Текст интервью:
★ ★ ★ ★ ★ ★ ★

Когда мы приехали сюда, старожилы рассказывали, что они еще застали анекдот предыдущих волн переселения – так называемой алии. Анекдот звучал с 70-х годов, что, дескать, в 60-х годы в ресторанах можно было на вопрос официанта "Вам кофе или чай?" отвечать: "Половина наполовину". И действительно, якобы подавали такой странный напиток. Так вот, это пятьдесят на пятьдесят – часть ощущения себя репатриантом, вернувшимся на историческую родину, часть – беженцем-выезжантом из Советского Союза, – было и у моих сверстников. Меня если что-то чуть-чуть и отличало от них, это то, что я с детства знал, что у меня тетя живет в Палестине, она уехала из Риги перед войной, она была одной из основательниц такого знаменитого кибуца Кфар-Блюм в честь Леона Блюма, французского социал-демократа, кибуца, имя которого сейчас, к сожалению, мы довольно часто слышим в военных сводках, в сообщениях об обстрелах.
Игорь Померанцев: Роман, в Википедии в вашей биографии сказано, что вы эмигрировали. Вы чувствуете себя в Израиле как дома или дома?
Роман Тименчик: Это очень интимный вопрос. Меня, когда я первый раз приехал в Израиль, я был еще в качестве гостя, меня позвал университет на пробную лекцию в конце 1990 года, тоже было жарко, как сейчас. Впервые в жизни со мной случился тепловой удар, как долго не бывало. У меня возникло ощущение, что я всю жизнь носил какой-то рюкзак с тяжелыми камнями и уже привык к нему, уже не замечал, а тут я его снял, и вполне оказалось, что можно легко ходить по улицам, на которых кто-то громко другому кричит: "Хаим, Хаим!" – чего я в своей предыдущей жизни не представлял.
Иван Толстой: Можно вообразить себе новую судьбу изгнанников-биологов или физиков, которые попадают в лучшие научные условия, в прекрасно оборудованные лаборатории со всеми необходимыми реактивами, которые были в дефиците у себя дома. А если взять гуманитариев, что считать удачей изгнаннической жизни или репатриации для гуманитариев?
Роман Тименчик: Я считаю, что успехом является возможность думать над своими темами. Меня в моем первом пребывании в Израиле навестил из тогдашней России, уже свободной России, мой друг еще с университетских времен – театровед Толя Смелянский. Мы провели с ним целый день, болтаясь по улицам Иерусалима и болтая на самые разные темы. И он сформулировал такую вещь: "Я смотрю на тебя, тебе здорово повезло: ты можешь размышлять в том же ритме, как ты это делал прежде". Так вот, с тех пор я пользуюсь этой формулой. Удача, я считаю, возможность размышлять в том же ритме, иногда и писать, и печатать что-то, что и прежде.

★ ★ ★ ★ ★ ★ ★

Данные набора:
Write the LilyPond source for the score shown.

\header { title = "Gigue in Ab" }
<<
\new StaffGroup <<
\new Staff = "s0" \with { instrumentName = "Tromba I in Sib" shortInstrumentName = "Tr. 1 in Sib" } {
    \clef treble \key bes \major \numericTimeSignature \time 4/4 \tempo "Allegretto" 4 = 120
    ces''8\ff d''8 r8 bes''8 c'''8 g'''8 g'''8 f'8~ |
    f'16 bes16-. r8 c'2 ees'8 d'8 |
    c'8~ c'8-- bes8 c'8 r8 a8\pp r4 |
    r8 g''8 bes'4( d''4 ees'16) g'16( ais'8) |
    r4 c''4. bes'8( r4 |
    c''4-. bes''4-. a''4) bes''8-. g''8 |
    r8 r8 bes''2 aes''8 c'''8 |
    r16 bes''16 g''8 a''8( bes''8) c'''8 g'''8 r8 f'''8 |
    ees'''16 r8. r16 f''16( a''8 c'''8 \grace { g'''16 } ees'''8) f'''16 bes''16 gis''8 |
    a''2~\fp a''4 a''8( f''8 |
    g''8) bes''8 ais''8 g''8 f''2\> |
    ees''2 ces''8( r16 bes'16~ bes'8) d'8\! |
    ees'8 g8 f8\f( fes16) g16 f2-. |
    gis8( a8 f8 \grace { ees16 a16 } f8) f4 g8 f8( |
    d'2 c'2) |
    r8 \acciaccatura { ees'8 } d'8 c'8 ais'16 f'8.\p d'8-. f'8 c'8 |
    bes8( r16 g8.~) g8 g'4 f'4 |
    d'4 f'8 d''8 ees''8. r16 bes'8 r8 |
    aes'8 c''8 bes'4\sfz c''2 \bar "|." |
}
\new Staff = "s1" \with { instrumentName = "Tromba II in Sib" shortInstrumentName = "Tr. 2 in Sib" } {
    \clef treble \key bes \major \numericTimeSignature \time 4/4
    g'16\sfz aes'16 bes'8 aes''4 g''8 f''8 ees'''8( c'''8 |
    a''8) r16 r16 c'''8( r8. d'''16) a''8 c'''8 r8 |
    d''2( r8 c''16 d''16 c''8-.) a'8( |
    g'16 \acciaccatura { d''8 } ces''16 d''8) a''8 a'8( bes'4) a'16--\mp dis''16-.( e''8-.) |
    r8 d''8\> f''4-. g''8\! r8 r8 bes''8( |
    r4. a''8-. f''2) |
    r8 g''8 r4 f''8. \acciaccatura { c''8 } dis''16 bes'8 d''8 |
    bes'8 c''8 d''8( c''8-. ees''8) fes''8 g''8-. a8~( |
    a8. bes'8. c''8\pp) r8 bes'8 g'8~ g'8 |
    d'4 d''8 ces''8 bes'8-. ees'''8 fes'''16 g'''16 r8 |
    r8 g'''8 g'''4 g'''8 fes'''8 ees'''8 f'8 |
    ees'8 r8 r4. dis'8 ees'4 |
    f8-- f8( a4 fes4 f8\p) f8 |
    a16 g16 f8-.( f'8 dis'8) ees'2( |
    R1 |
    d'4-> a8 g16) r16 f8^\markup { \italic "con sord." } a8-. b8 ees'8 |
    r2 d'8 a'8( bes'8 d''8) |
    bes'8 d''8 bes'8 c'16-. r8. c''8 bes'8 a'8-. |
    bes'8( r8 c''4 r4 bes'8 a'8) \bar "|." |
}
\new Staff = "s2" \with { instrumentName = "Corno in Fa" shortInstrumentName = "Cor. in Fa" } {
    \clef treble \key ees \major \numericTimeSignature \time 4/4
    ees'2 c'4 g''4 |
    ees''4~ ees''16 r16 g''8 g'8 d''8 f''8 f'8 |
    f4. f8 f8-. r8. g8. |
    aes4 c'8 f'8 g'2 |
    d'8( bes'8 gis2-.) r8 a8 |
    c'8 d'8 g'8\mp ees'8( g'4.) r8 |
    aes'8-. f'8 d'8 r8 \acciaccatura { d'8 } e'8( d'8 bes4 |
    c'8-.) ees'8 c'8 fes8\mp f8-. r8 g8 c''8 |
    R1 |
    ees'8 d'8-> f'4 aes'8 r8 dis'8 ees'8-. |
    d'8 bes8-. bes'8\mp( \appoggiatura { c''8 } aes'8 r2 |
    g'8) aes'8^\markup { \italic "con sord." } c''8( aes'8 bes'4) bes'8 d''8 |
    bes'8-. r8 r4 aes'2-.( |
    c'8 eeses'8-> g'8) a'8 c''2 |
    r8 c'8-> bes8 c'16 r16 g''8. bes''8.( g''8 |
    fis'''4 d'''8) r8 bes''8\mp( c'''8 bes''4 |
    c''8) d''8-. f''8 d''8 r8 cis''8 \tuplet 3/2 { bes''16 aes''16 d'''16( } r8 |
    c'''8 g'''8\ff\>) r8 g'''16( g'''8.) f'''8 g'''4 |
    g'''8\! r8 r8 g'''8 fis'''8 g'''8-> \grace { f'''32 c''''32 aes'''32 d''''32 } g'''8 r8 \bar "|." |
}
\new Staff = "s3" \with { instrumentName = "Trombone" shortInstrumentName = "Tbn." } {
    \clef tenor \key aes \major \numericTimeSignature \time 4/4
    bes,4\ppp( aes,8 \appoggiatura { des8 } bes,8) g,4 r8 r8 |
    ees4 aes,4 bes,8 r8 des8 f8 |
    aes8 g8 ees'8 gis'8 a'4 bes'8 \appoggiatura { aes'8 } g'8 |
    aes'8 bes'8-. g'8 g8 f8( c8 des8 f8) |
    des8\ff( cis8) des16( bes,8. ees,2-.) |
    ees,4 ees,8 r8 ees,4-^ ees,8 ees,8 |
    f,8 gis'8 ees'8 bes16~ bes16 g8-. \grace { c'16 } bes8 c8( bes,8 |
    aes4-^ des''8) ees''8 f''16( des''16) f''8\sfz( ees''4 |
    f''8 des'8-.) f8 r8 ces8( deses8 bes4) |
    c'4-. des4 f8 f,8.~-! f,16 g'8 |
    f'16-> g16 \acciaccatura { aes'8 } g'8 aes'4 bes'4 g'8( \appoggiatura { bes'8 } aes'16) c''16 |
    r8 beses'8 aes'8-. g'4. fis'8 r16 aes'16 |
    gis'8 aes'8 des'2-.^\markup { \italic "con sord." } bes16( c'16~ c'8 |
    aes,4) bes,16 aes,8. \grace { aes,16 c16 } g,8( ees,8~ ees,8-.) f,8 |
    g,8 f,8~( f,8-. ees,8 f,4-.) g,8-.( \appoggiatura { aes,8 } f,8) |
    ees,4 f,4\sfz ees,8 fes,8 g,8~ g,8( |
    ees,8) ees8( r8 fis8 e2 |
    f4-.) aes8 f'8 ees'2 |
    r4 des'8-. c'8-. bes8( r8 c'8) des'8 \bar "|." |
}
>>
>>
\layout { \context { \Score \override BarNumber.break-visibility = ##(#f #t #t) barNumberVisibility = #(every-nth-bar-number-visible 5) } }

★ ★ ★ ★ ★ ★ ★

Задание 1: Перепечатайте фрагмент интервью от «Роман Тименчик: Это» до «жизни не представлял.» включительно.
Задание 2: В честь кого назван кибуц Кфар-Блюм, согласно интервью?
Задание 3: Продолжите интервью, начав сразу после его последней реплики.

Результат 1:
Роман Тименчик: Это очень интимный вопрос. Меня, когда я первый раз приехал в Израиль, я был еще в качестве гостя, меня позвал университет на пробную лекцию в конце 1990 года, тоже было жарко, как сейчас. Впервые в жизни со мной случился тепловой удар, как долго не бывало. У меня возникло ощущение, что я всю жизнь носил какой-то рюкзак с тяжелыми камнями и уже привык к нему, уже не замечал, а тут я его снял, и вполне оказалось, что можно легко ходить по улицам, на которых кто-то громко другому кричит: "Хаим, Хаим!" – чего я в своей предыдущей жизни не представлял.

Результат 2: В честь Леона Блюма, французского социал-демократа.

Результат 3:
Игорь Померанцев: В Англии зарубежье – это континентальная Европа. В русской литературе есть свой образ зарубежья или образы зарубежья, Золотой век, Серебряный, советский период?
Роман Тименчик: Игорь, вы знаете, это огромная тема, гигантская тема. Еще бы не быть! Игорь Смирнов на конференции в Иерусалиме делал доклад о Западе как подсознании русской литературы. Вот я сказал это и подумал: может быть, я перепутал, может быть, там речь шла о России как подсознании европейской литературы. Но и то, и другое верно. Я занимался частично образом каких-то кусков Запада в русской поэзии – образ Испании, Италии, Венеции. И тут, конечно, интересны попытки, часто безуспешные, как правило, безуспешные, уйти от канона, который задан был первоначально европейской поэзией и прозой, Байроном и другими.
Иван Толстой: Роман Давыдович, изменяется ли представление о зарубежье, помогает или мешает изучению истории литературы эмигрантской точка отсчета, если вы находитесь в Риге, в Москве, в Петербурге или если вы в Париже, в Берлине, в Иерусалиме?
Роман Тименчик: О, да, я думаю, что кардинально. Я, в частности, в студенческие годы читал очень интересные для меня (потому что человек принадлежал к тому кругу "серебряновечников", которым я занимался, "Бродячая собака", "Привал комедиантов" и так далее) письма Юлии Леонидовны Сазоновой-Слонимской к своему брату, пушкинисту Александру Леонидовичу Слонимскому, который оставался жить в Советском Союзе, письма из зарубежья. Там довольно, насколько было возможно в такой подцензурной переписке, много было о последующей судьбе русских эмигрантов, деятелей русской культуры. В частности, о Николае Милиоти, художнике, который был фактическим отцом ее сына Петра. Там был парижский адрес Сазоновой-Слонимской и ее сына, письма середины 50-х годов.
Когда я попал впервые в жизни в Париж в 1989 году, у нас начались с Володей Аллоем покойным разговоры о таком издании, которое впоследствии состоялось, под названием "Диаспора", о том, что бы можно было бы поискать, поскольку я уже в Париже, что бы можно было бы поискать прямо в Париже для публикации в таком альманахе, посвященном исключительно истории эмиграции. Я захватил с собой парижский адрес Сазоновой-Слонимской.
Володя был человек очень легкий на подъем, сказано – сделано. Он сказал: "Пойдем по этому адресу". Мы направились. И, как говорят в таких случаях, о чудо – Дмитрий Петрович Сазонов проживал по тому же адресу. Он открыл нам дверь, мы изложили по-русски, что нам надо. Он сказал: "Идемте, идемте отсюда, только не здесь". Он долго искал наиболее безлюдный пустырь, и, когда мы туда попали, я стал спрашивать про содержимое архива, есть ли там материалы, как я предполагал, Константина Мочульского, которые попали к Юлии Леонидовне, есть ли там материалы Николая Недоброво, которые точно были у Сазоновой-Слонимской.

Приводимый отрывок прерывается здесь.